Des craintes qui se sont confirmées. Le 2 octobre dernier la Conférence des Directeurs généraux de CHU, par la voix de son nouveau président Philippe El Saïr, ne cachait pas son pessimisme sur la réalité financière des 32 CHU Français, dévoilant le chiffre de 402 millions d’euros de déficit en 2022. L’inquiétude était alors de voir cette situation se dégrader fortement.

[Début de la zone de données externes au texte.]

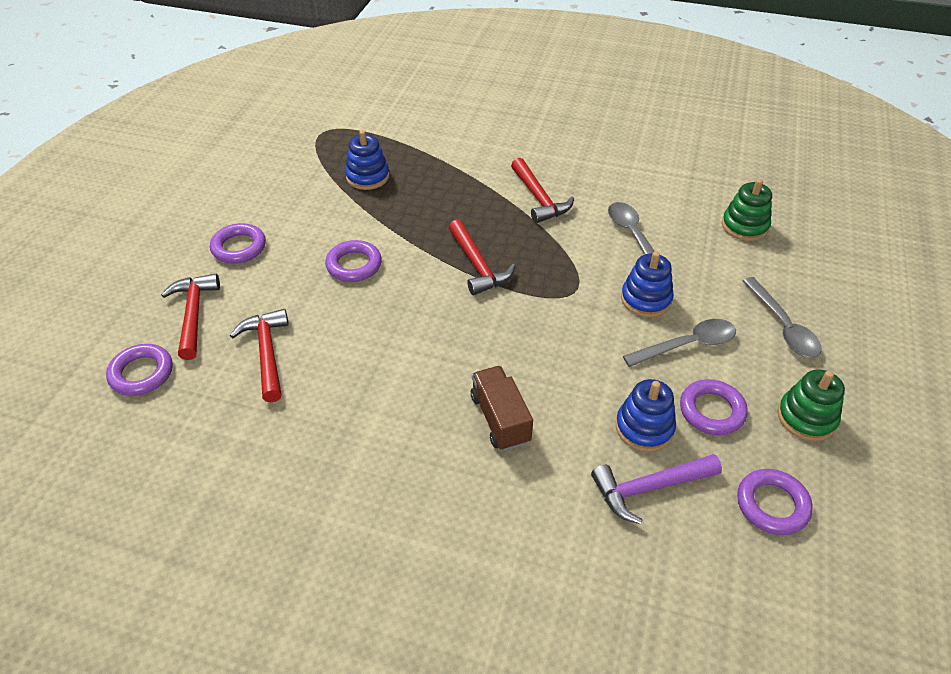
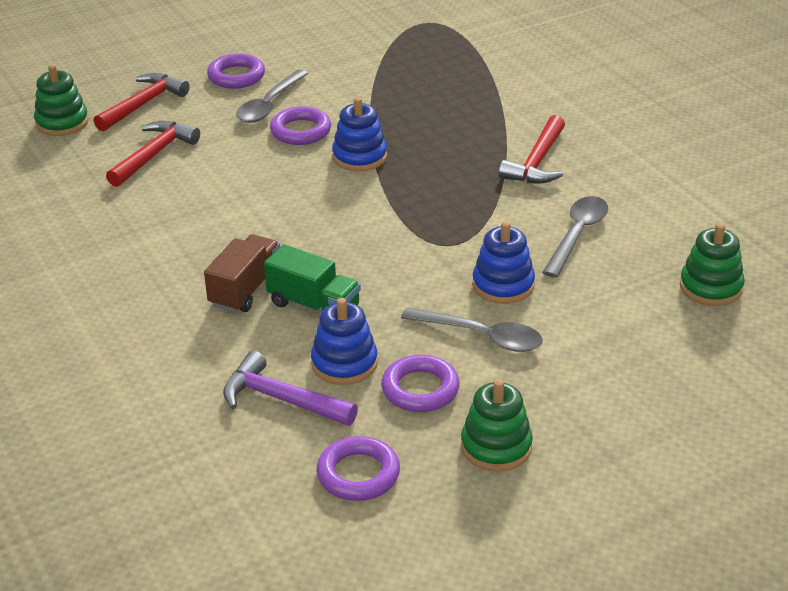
camera: 45 degrees right, 10 degrees down
purple ring [106,344,173,396] -> green stacking toy [34,65,89,136]
blue stacking toy [345,130,389,190] -> blue stacking toy moved to [332,97,387,171]
red hammer [448,219,515,295] -> none
grey spoon [743,277,822,358] -> grey spoon moved to [236,70,308,123]
none -> green truck [264,244,361,312]

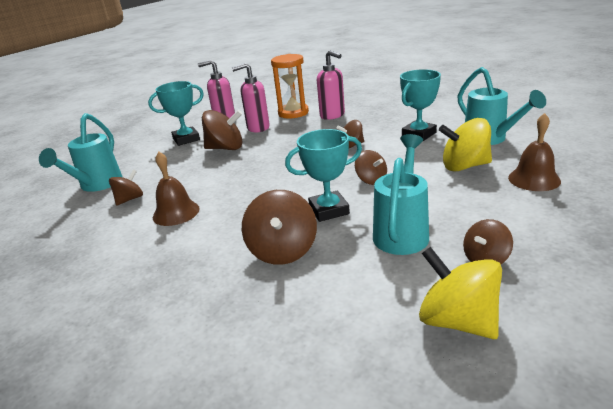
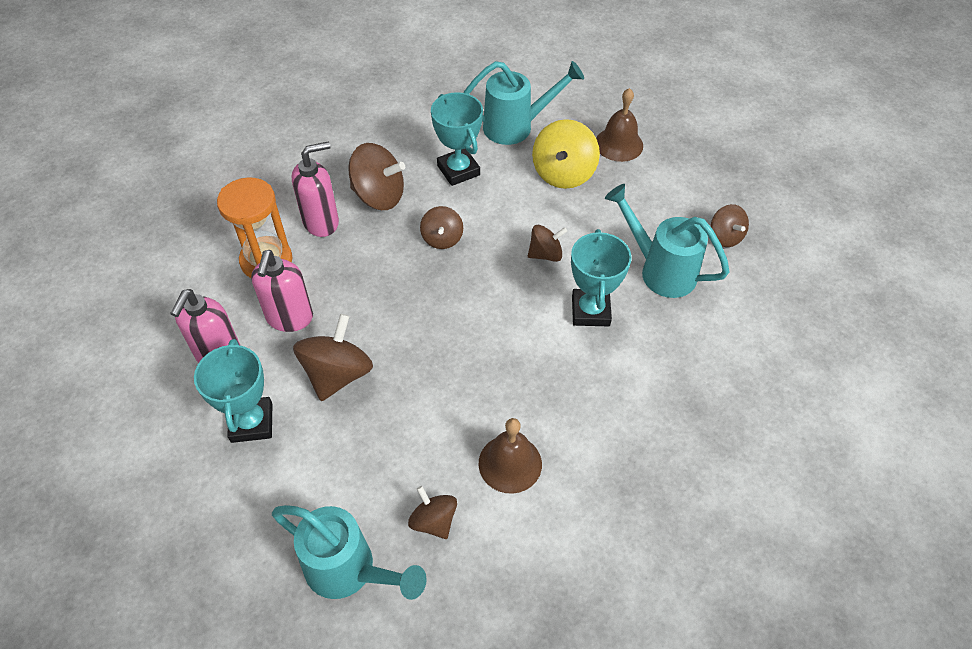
camera: 75 degrees left, 25 degrees up
brown spinning top [242,190,317,265] -> brown spinning top moved to [348,143,405,210]
yellow spinning top [419,247,502,339] -> none

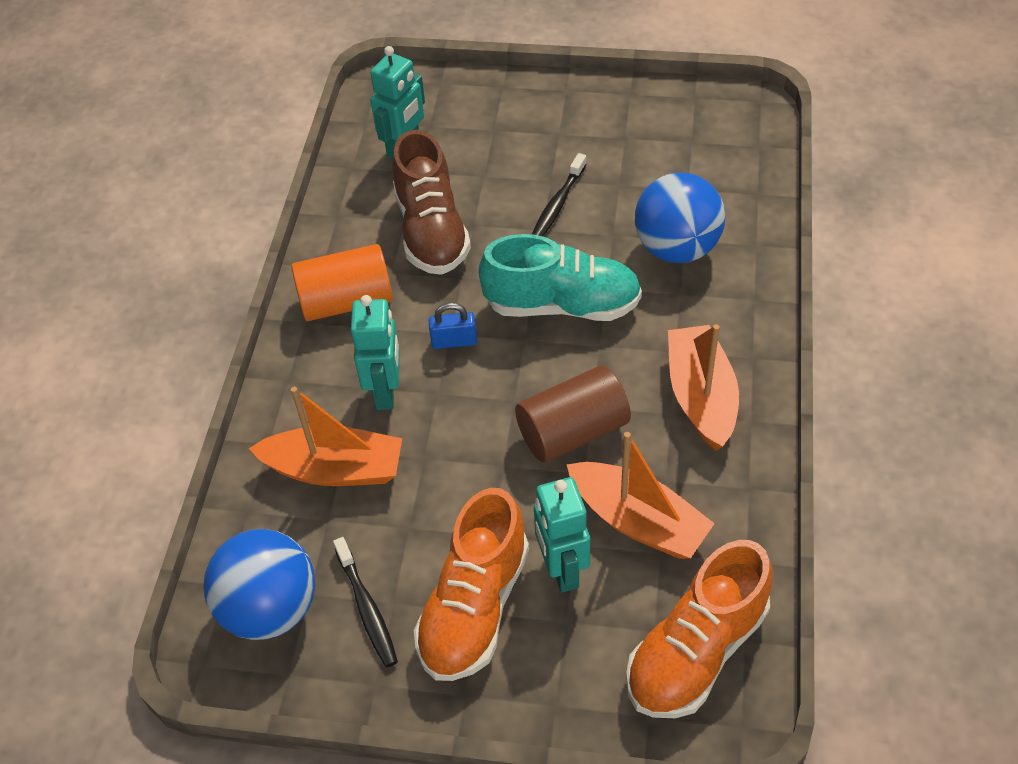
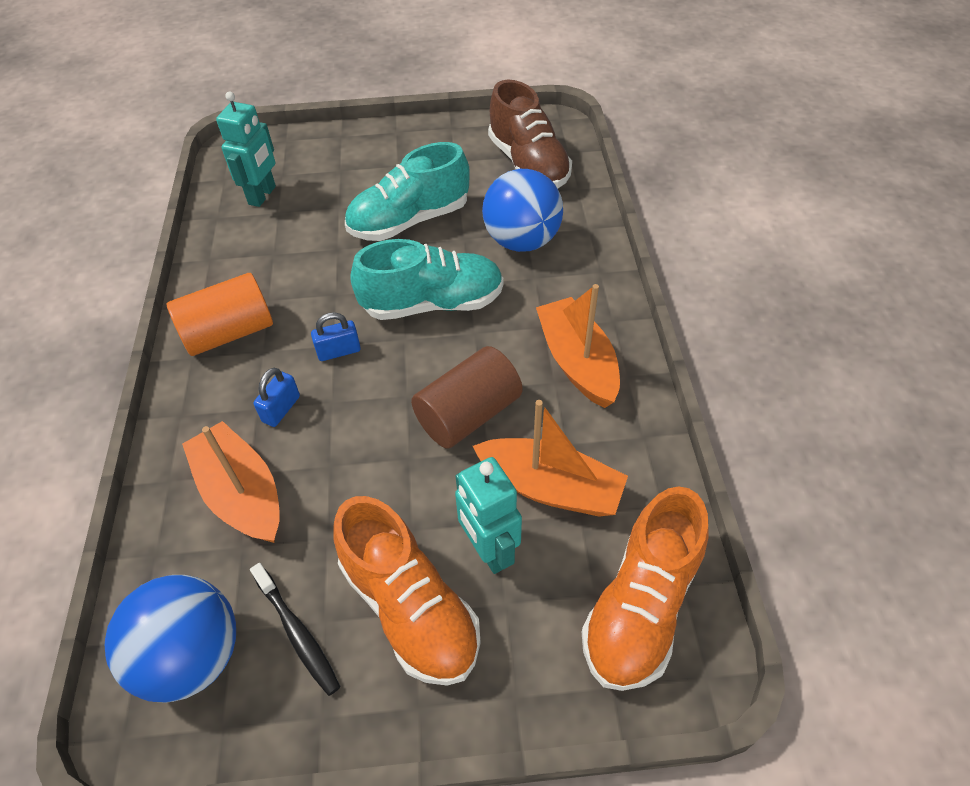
camera: 15 degrees left, 0 degrees up
orange boat [249,387,402,486] -> orange boat turned 120 degrees counterclockwise [182,421,280,543]
turquoise robot [351,295,400,410] -> blue padlock [253,368,300,427]
brown shoe [392,130,471,275] -> brown shoe moved to [488,80,572,189]
orange shoe [414,488,529,681] -> orange shoe turned 45 degrees counterclockwise [333,496,481,686]
black toothbrush [532,153,587,236] -> turquoise shoe [345,142,470,241]

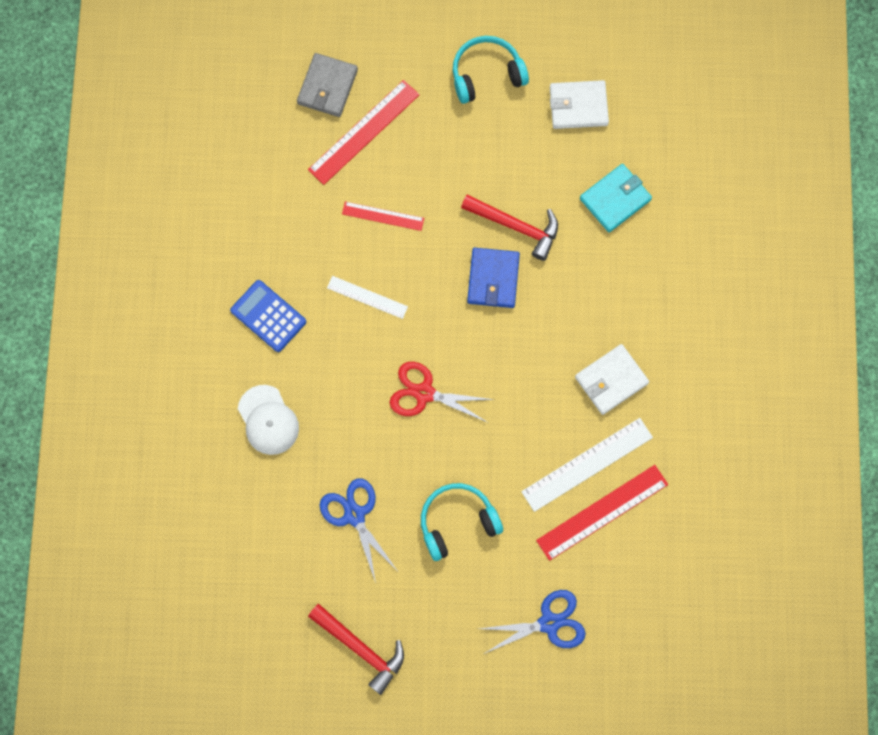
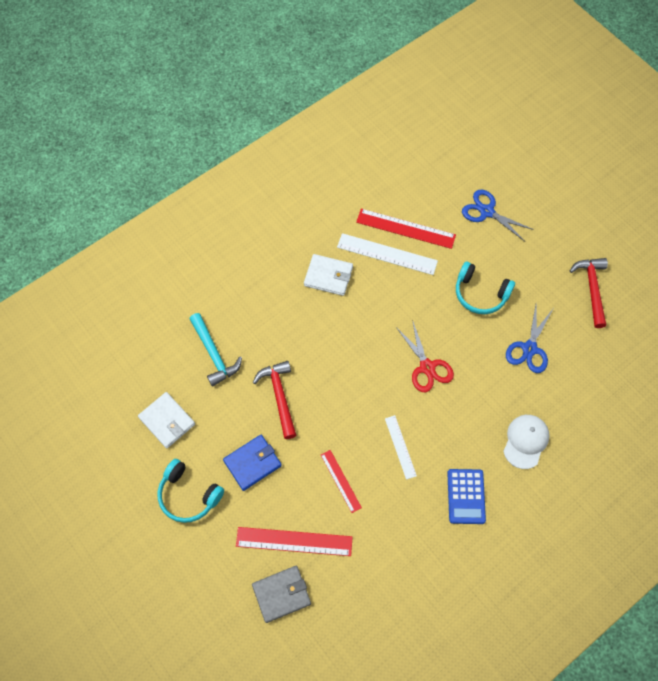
camera: 130 degrees left, 10 degrees down
blue wallet [467,248,520,308] -> blue wallet moved to [223,435,282,491]
turquoise wallet [580,164,652,232] -> turquoise hammer [190,313,242,386]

Quatre mois plus tard, un nouveau communiqué, rédigé conjointement par les trois instances représentatives des CHU, indique que le déficit a été multiplié par trois en un an, s’établissant à 1,2 milliards d’euros.
Selon les trois Conférences, qui n’ont pas peur d’employer le mot « catastrophique » pour qualifier le dernier atterrissage budgétaire, cette chute « profonde et rapide » de la capacité des CHU à s’autofinancer (- 86%) vient « mettre en péril l’embellie constatée sur le plan de l’attractivité et de la fidélisation des personnels soignants [sujet au coeur des dernières Assises Hospitalo-universitaires] ou encore la baisse de l’absentéisme. » Ces difficultés, « peut-être les plus graves depuis la création des CHU en 1958″, nécessitent des « mesures d’urgences« .
Des facteurs extérieures
Comment en est-on arrivés là ? La dégradation « est liée à plusieurs facteurs externes », dont une explosion des dépenses en raison de l’inflation (avec un reste à charge pour les CHU à hauteur de 585 millions d’euros en 2023), un manque de financement de mesures du Ségur de la santé, et une baisse des recettes dues aux fermetures de lits dans la période qui a suivi la crise du Covid, expliquent les trois présidents.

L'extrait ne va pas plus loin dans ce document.